War on the Environment – It’s a (Greenhouse) gas – Massive Toxic Pollution – Superfund & RCRA
The military is one of the largest emitters of greenhouse gases – so they risk either blowing up the planet or burning it up. How wonderful and deserving of Baykeeper’s praise, no?
But I don’t have time to run down Earle’s contribution to all that. And the site itself has massive toxic contamination – Superfund site – take a look
So, based on that thumbnail sketch, after reading Baykeeper’s praise, I feel so much better now.
Heckofajob, Ms. Mans!
There must be a future Dodge Foundation grant in the offing for that unique partnership!

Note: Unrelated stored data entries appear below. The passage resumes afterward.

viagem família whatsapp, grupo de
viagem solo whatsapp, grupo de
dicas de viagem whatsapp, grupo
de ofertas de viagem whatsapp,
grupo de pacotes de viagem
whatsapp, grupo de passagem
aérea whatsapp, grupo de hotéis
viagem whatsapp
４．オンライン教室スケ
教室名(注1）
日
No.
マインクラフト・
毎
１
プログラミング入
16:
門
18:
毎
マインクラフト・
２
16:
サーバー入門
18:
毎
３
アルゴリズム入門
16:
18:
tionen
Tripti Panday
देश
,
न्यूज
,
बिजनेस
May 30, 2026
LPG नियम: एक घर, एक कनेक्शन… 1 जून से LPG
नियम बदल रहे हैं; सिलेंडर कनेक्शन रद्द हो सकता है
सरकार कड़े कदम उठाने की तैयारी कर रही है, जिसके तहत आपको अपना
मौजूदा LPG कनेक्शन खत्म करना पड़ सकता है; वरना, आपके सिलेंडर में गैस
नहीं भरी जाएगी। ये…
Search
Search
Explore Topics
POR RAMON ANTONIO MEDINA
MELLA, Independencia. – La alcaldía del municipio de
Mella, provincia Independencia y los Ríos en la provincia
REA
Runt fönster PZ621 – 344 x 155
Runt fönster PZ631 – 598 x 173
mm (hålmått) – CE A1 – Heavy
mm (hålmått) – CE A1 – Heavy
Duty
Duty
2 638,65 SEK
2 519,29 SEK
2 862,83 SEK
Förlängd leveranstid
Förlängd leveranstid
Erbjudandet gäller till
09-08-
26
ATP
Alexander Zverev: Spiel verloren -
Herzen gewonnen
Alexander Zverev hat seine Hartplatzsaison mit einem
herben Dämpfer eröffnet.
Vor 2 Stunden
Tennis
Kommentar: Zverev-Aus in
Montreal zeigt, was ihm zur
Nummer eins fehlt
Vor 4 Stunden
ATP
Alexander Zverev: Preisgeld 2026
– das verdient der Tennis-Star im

[End Note: blown away by this Berrigan work:
“We have assumed the name of peacemakers, but we have been, by and large, unwilling to pay any significant price. And because we want the peace with half a heart and half a life and will, the war, of course, continues, because the waging of war, by its nature, is total — but the waging of peace, by our own cowardice, is partial…There is no peace because there are no peacemakers. There are no makers of peace because the making of peace is at least as costly as the making of war — at least as exigent, at least as disruptive, at least as liable to bring disgrace and prison and death in its wake.”